__Stored data__:
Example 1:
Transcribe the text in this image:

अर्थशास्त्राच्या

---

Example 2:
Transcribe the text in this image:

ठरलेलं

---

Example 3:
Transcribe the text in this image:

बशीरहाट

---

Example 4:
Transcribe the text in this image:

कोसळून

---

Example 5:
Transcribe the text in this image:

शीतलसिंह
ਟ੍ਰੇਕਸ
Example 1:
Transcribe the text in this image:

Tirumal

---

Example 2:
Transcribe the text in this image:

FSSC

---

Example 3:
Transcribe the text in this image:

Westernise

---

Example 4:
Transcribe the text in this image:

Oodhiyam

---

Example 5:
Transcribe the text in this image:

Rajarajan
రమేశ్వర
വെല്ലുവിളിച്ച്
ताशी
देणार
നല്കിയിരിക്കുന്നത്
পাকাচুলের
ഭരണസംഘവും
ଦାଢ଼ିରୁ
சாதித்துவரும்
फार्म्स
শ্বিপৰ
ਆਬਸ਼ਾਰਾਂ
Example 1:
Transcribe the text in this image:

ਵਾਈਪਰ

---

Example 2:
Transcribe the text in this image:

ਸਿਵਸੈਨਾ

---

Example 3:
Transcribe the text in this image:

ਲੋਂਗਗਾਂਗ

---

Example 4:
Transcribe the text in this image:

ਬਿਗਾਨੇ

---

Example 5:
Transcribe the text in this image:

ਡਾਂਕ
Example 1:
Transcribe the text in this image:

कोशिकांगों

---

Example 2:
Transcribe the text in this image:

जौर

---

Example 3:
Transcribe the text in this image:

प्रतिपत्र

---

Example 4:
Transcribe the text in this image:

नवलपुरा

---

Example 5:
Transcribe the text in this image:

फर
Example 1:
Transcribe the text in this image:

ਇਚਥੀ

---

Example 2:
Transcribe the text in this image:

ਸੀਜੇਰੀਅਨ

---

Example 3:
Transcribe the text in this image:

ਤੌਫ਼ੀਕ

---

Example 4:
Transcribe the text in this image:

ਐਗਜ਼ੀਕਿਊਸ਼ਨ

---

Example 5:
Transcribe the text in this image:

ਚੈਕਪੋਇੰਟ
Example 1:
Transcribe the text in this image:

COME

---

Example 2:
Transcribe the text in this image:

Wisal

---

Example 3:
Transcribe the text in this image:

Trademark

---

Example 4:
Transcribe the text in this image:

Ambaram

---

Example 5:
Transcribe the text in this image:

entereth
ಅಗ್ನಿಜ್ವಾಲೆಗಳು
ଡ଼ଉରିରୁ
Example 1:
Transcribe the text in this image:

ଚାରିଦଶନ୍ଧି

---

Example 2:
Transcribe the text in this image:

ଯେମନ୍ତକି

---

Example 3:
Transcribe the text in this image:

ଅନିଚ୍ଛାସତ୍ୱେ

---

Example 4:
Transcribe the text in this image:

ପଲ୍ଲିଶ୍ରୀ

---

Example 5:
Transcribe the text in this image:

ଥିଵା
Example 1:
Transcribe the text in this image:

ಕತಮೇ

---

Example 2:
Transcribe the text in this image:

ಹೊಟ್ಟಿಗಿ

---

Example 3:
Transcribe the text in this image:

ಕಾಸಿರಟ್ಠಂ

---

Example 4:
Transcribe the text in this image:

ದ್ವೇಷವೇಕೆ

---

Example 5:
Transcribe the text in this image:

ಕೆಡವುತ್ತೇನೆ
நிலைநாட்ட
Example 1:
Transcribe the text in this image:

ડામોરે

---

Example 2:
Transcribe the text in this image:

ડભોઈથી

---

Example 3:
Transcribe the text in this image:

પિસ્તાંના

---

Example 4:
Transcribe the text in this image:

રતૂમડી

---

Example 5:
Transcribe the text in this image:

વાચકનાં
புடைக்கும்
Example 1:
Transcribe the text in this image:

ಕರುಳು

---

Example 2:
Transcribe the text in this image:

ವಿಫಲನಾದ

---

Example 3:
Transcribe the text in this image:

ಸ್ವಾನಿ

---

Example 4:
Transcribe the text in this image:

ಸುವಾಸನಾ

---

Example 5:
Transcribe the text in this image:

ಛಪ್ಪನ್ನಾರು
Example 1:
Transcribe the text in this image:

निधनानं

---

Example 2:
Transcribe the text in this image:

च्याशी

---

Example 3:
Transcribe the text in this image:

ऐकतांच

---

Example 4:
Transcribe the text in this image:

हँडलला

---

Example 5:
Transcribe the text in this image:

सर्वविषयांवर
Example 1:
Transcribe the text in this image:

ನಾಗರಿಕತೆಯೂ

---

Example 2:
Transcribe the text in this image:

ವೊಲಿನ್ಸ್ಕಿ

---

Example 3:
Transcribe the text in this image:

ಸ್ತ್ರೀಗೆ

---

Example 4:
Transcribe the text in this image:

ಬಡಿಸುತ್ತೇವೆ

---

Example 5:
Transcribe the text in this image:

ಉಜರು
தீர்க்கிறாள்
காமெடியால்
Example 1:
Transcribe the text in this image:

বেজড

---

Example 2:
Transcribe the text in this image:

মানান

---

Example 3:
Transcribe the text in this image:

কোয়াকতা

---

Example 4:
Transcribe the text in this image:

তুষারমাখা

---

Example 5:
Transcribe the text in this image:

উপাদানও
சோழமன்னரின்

__BRIEF__: Reproduce every record above, word for word.

__ANSWER SECTION__:
Example 1:
Transcribe the text in this image:

अर्थशास्त्राच्या

---

Example 2:
Transcribe the text in this image:

ठरलेलं

---

Example 3:
Transcribe the text in this image:

बशीरहाट

---

Example 4:
Transcribe the text in this image:

कोसळून

---

Example 5:
Transcribe the text in this image:

शीतलसिंह
ਟ੍ਰੇਕਸ
Example 1:
Transcribe the text in this image:

Tirumal

---

Example 2:
Transcribe the text in this image:

FSSC

---

Example 3:
Transcribe the text in this image:

Westernise

---

Example 4:
Transcribe the text in this image:

Oodhiyam

---

Example 5:
Transcribe the text in this image:

Rajarajan
రమేశ్వర
വെല്ലുവിളിച്ച്
ताशी
देणार
നല്കിയിരിക്കുന്നത്
পাকাচুলের
ഭരണസംഘവും
ଦାଢ଼ିରୁ
சாதித்துவரும்
फार्म्स
শ্বিপৰ
ਆਬਸ਼ਾਰਾਂ
Example 1:
Transcribe the text in this image:

ਵਾਈਪਰ

---

Example 2:
Transcribe the text in this image:

ਸਿਵਸੈਨਾ

---

Example 3:
Transcribe the text in this image:

ਲੋਂਗਗਾਂਗ

---

Example 4:
Transcribe the text in this image:

ਬਿਗਾਨੇ

---

Example 5:
Transcribe the text in this image:

ਡਾਂਕ
Example 1:
Transcribe the text in this image:

कोशिकांगों

---

Example 2:
Transcribe the text in this image:

जौर

---

Example 3:
Transcribe the text in this image:

प्रतिपत्र

---

Example 4:
Transcribe the text in this image:

नवलपुरा

---

Example 5:
Transcribe the text in this image:

फर
Example 1:
Transcribe the text in this image:

ਇਚਥੀ

---

Example 2:
Transcribe the text in this image:

ਸੀਜੇਰੀਅਨ

---

Example 3:
Transcribe the text in this image:

ਤੌਫ਼ੀਕ

---

Example 4:
Transcribe the text in this image:

ਐਗਜ਼ੀਕਿਊਸ਼ਨ

---

Example 5:
Transcribe the text in this image:

ਚੈਕਪੋਇੰਟ
Example 1:
Transcribe the text in this image:

COME

---

Example 2:
Transcribe the text in this image:

Wisal

---

Example 3:
Transcribe the text in this image:

Trademark

---

Example 4:
Transcribe the text in this image:

Ambaram

---

Example 5:
Transcribe the text in this image:

entereth
ಅಗ್ನಿಜ್ವಾಲೆಗಳು
ଡ଼ଉରିରୁ
Example 1:
Transcribe the text in this image:

ଚାରିଦଶନ୍ଧି

---

Example 2:
Transcribe the text in this image:

ଯେମନ୍ତକି

---

Example 3:
Transcribe the text in this image:

ଅନିଚ୍ଛାସତ୍ୱେ

---

Example 4:
Transcribe the text in this image:

ପଲ୍ଲିଶ୍ରୀ

---

Example 5:
Transcribe the text in this image:

ଥିଵା
Example 1:
Transcribe the text in this image:

ಕತಮೇ

---

Example 2:
Transcribe the text in this image:

ಹೊಟ್ಟಿಗಿ

---

Example 3:
Transcribe the text in this image:

ಕಾಸಿರಟ್ಠಂ

---

Example 4:
Transcribe the text in this image:

ದ್ವೇಷವೇಕೆ

---

Example 5:
Transcribe the text in this image:

ಕೆಡವುತ್ತೇನೆ
நிலைநாட்ட
Example 1:
Transcribe the text in this image:

ડામોરે

---

Example 2:
Transcribe the text in this image:

ડભોઈથી

---

Example 3:
Transcribe the text in this image:

પિસ્તાંના

---

Example 4:
Transcribe the text in this image:

રતૂમડી

---

Example 5:
Transcribe the text in this image:

વાચકનાં
புடைக்கும்
Example 1:
Transcribe the text in this image:

ಕರುಳು

---

Example 2:
Transcribe the text in this image:

ವಿಫಲನಾದ

---

Example 3:
Transcribe the text in this image:

ಸ್ವಾನಿ

---

Example 4:
Transcribe the text in this image:

ಸುವಾಸನಾ

---

Example 5:
Transcribe the text in this image:

ಛಪ್ಪನ್ನಾರು
Example 1:
Transcribe the text in this image:

निधनानं

---

Example 2:
Transcribe the text in this image:

च्याशी

---

Example 3:
Transcribe the text in this image:

ऐकतांच

---

Example 4:
Transcribe the text in this image:

हँडलला

---

Example 5:
Transcribe the text in this image:

सर्वविषयांवर
Example 1:
Transcribe the text in this image:

ನಾಗರಿಕತೆಯೂ

---

Example 2:
Transcribe the text in this image:

ವೊಲಿನ್ಸ್ಕಿ

---

Example 3:
Transcribe the text in this image:

ಸ್ತ್ರೀಗೆ

---

Example 4:
Transcribe the text in this image:

ಬಡಿಸುತ್ತೇವೆ

---

Example 5:
Transcribe the text in this image:

ಉಜರು
தீர்க்கிறாள்
காமெடியால்
Example 1:
Transcribe the text in this image:

বেজড

---

Example 2:
Transcribe the text in this image:

মানান

---

Example 3:
Transcribe the text in this image:

কোয়াকতা

---

Example 4:
Transcribe the text in this image:

তুষারমাখা

---

Example 5:
Transcribe the text in this image:

উপাদানও
சோழமன்னரின்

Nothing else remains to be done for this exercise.